‘Opportunity rich’ healthcare sector a high conviction play for HMC
After establishing itself as one of the country’s premier dealers in wholesale real assets, HMC Capital has turned its eye to the healthcare sector with the recent launch of Healthcare and Life Science (UHF) unlisted real estate fund.
This comes on the back of its existing healthcare property trust, HealthCo Healthcare and Wellness REIT, and underscores what HealthCo senior portfolio manager Sam Morris (pictured) calls the ‘high conviction’ lens the firm views the sector through.
“The healthcare sector is opportunity rich and supported by favourable megatrends,” Morris explained on a recent blog post, “which will underpin long term demand for healthcare services irrespective of the market and economic cycle.”
The real estate fund’s launch caps a significantly expansionary period for the commercial juggernaut. The listed property group, launched by former UBS banker David Di Pilla, originally gained notoriety by flipping the old Woolworths Masters portfolio of real assets into community retail centres, before eventually creating a pro-active management style equity fund.
Morris now says the healthcare sector opportunity is not only “significant”, but affords investors relatively non-correlated returns in a vertical that isn’t tied to general market movements.

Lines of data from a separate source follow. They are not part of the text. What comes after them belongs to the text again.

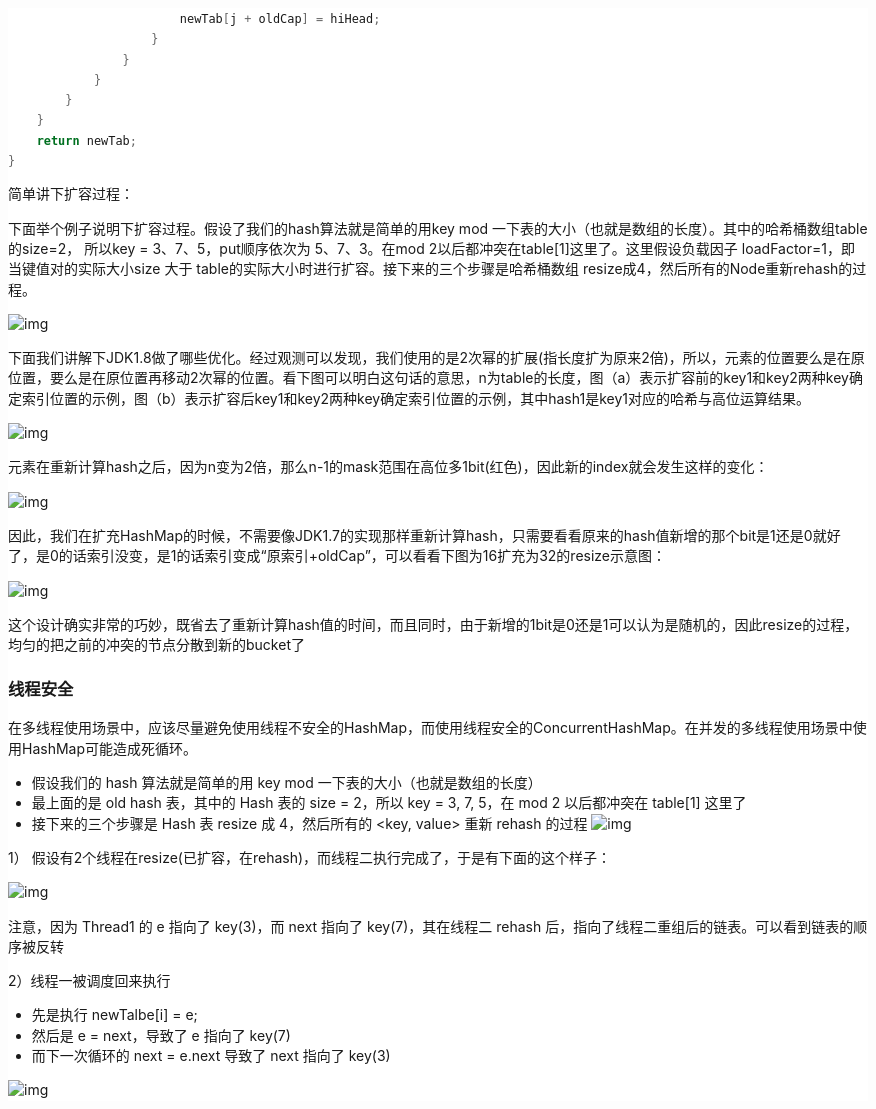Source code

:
 ```Java
                        newTab[j + oldCap] = hiHead;
                    }
                }
            }
        }
    }
    return newTab;
}
```
简单讲下扩容过程：

下面举个例子说明下扩容过程。假设了我们的hash算法就是简单的用key mod 一下表的大小（也就是数组的长度）。其中的哈希桶数组table的size=2， 所以key = 3、7、5，put顺序依次为 5、7、3。在mod 2以后都冲突在table[1]这里了。这里假设负载因子 loadFactor=1，即当键值对的实际大小size 大于 table的实际大小时进行扩容。接下来的三个步骤是哈希桶数组 resize成4，然后所有的Node重新rehash的过程。

![img](./img/20190728110928563.png)

下面我们讲解下JDK1.8做了哪些优化。经过观测可以发现，我们使用的是2次幂的扩展(指长度扩为原来2倍)，所以，元素的位置要么是在原位置，要么是在原位置再移动2次幂的位置。看下图可以明白这句话的意思，n为table的长度，图（a）表示扩容前的key1和key2两种key确定索引位置的示例，图（b）表示扩容后key1和key2两种key确定索引位置的示例，其中hash1是key1对应的哈希与高位运算结果。

![img](./img/20190728110949685.png)

元素在重新计算hash之后，因为n变为2倍，那么n-1的mask范围在高位多1bit(红色)，因此新的index就会发生这样的变化：

![img](./img/20190728111006889.png)

因此，我们在扩充HashMap的时候，不需要像JDK1.7的实现那样重新计算hash，只需要看看原来的hash值新增的那个bit是1还是0就好了，是0的话索引没变，是1的话索引变成“原索引+oldCap”，可以看看下图为16扩充为32的resize示意图：

![img](./img/2019072811103759.png)

这个设计确实非常的巧妙，既省去了重新计算hash值的时间，而且同时，由于新增的1bit是0还是1可以认为是随机的，因此resize的过程，均匀的把之前的冲突的节点分散到新的bucket了
### 线程安全
在多线程使用场景中，应该尽量避免使用线程不安全的HashMap，而使用线程安全的ConcurrentHashMap。在并发的多线程使用场景中使用HashMap可能造成死循环。

- 假设我们的 hash 算法就是简单的用 key mod 一下表的大小（也就是数组的长度）
- 最上面的是 old hash 表，其中的 Hash 表的 size = 2，所以 key = 3, 7, 5，在 mod 2 以后都冲突在 table[1] 这里了
- 接下来的三个步骤是 Hash 表 resize 成 4，然后所有的 <key, value> 重新 rehash 的过程
    ![img](./img/774371-20190626140550635-1797682741.png)

1） 假设有2个线程在resize(已扩容，在rehash)，而线程二执行完成了，于是有下面的这个样子：
    
![img](./img/774371-20190626140616024-234928450.png)

注意，因为 Thread1 的 e 指向了 key(3)，而 next 指向了 key(7)，其在线程二 rehash 后，指向了线程二重组后的链表。可以看到链表的顺序被反转

2）线程一被调度回来执行
- 先是执行 newTalbe[i] = e;
- 然后是 e = next，导致了 e 指向了 key(7)
- 而下一次循环的 next = e.next 导致了 next 指向了 key(3)

![img](./img/774371-20190626140630133-1254339624.png)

And with an ageing population, the demand for healthcare services is only going in one direction. “[There is] well over $90 billion of new investment required to meet demand over the next 20 years,” he added.
De Pilla’s group is actively taking advantage of the opportunity set, recently purchasing the HealthScope portfolio of 11 private hospitals which Morris says represent “critical healthcare infrastructure” in Australia’s major capital cities.
The purchase is recorded a the largest major healthcare transaction since 2019, with Morris revealing the investment has a forecasted unlevered internal rate of return of over 9 per cent per annum. The investment also has total inflation protection, he added, with 100 per cent of the leases CPI-indexed.
The real driver for investors, Morris believes, is the healthcare sectors low correlation with other investments.
“The sector has non-cyclical demand drivers including a growing and ageing population,” he said, noting that conventional real estate assets don’t boast these factors.
“We continue to avoid traditional real estate sectors which are facing both structural and cyclical headwinds, and offer limited pricing power to offset elevated and rising interest rates.”